Elsewhere on this website we read (at https://www.accountingweb.co.uk/cgi-bin/item.cgi?id=188131&d=1025&h=1019&f=1026) that HMRC say “If a person approaches us (HMRC) for advice, they are entitled…to expect that our advice will be correct…”
Surely in the context of the current item, this means that all the taxpayer has to do is ask HMRC whether their proposed tax adviser is competent?....
When unknown deposits become capital accretion
What about when HMRC argue that every unspecified deposit is also a capital accretion? In a case before General Commissioners (which I chaired) a very senior tax inspector presented a purported reconciliation of the “savings + expenditure = income + other receipts” type.

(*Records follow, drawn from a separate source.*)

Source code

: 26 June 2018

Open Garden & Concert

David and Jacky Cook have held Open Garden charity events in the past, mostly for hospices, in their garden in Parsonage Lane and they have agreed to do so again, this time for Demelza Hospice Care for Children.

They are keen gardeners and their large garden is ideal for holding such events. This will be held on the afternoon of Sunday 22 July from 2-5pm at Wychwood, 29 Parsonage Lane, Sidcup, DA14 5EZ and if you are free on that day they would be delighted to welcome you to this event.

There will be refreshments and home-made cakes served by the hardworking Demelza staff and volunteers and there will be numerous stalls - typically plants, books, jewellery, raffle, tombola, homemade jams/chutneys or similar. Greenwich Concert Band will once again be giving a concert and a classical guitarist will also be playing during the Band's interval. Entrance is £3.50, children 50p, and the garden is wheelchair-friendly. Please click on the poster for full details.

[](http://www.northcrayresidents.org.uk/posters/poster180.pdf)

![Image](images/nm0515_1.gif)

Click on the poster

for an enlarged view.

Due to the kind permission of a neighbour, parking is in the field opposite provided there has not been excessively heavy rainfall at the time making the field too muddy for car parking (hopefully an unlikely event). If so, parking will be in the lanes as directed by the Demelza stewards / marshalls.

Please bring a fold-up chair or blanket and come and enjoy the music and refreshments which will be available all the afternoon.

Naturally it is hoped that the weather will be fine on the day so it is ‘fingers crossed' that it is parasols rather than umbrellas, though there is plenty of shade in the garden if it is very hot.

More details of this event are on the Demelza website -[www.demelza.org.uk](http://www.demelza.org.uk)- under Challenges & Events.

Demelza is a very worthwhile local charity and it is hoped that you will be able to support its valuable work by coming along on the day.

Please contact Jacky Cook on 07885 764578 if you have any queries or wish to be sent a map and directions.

This was complete nonsense because he had included as “savings” the cash flow into a bank account which began the period in question with a zero balance and ended it with a zero balance (so the amount “saved” in the account over the period was obviously zero). When corrected for this blatant error the purported undeclared business income disappeared from the equation. What particularly worried me were the following :
(i) the inspector (who retired soon afterwards…) was so convinced of his case that when we rejected it he requested a Case Stated (presumably thrown out – or laughed out – by Head Office as the matter never proceeded); and most disturbing of all –
(ii) the Chartered Accountant representing the taxpayer did not spot the inspector’s error and spent a couple of hours arguing on other grounds, which indicates that in this case the profession was no more competent than HMRC.
Use of water
Somewhat belatedly catching up with my New Year reading, I was taken by Tim Hervey's comment back to my early days as a tax inspector (I'm not going to say exactly when, but we were still using the 1952 Act...). I heard from a colleague of an apportionment of water rates by a self-employed accountant who worked from home. He claimed that he often received books from clients (especially jobbing builders) that were "covered in muck", so that frequent handwashing to rid himself of exclusively business dirt was an essential element of his business activity. Apparently sufficiently plausible (or inventive) for the apportionment claim to be allowed...
Having kid(s)?
Whenever I hear anyone burbling about the “size of your carbon footprint” my mind immediately races to a well-known four-letter word. Not from any desire to utter the expletive, but from the fact that no-one ever refers to the most environmentally unfriendly act possible (a potential consequence of the activity to which the four-letter word refers). If I never procreate, my carbon footprint (however large or small) dies with me. Procreation on the other hand makes me directly responsible for the carbon footprint of possibly tens, thousands, millions of my descendants. No other act of environmental vandalism comes anything close to the damage inflicted by this particular one. The Chinese policy of one child per couple is perhaps the only acceptable one…so how about increasing taxes exponentially for those who exceed this limit? It would hit the current leaders of both the main political parties hard, so it has got to be a good thing…
Give it all to charity
Why the obsession with the "family" home and children and/or grandchildren? Surely the charitable exemption available to us non-breeders is equally available to breeders, so there is no real need for any estate to pay IHT? Leave everything to charity! After all, we are talking homes in the UK here, not in France (where complete disinheritance of progeny is - I believe - unfortunately not an option, and all those second homes might therefore cause a problem).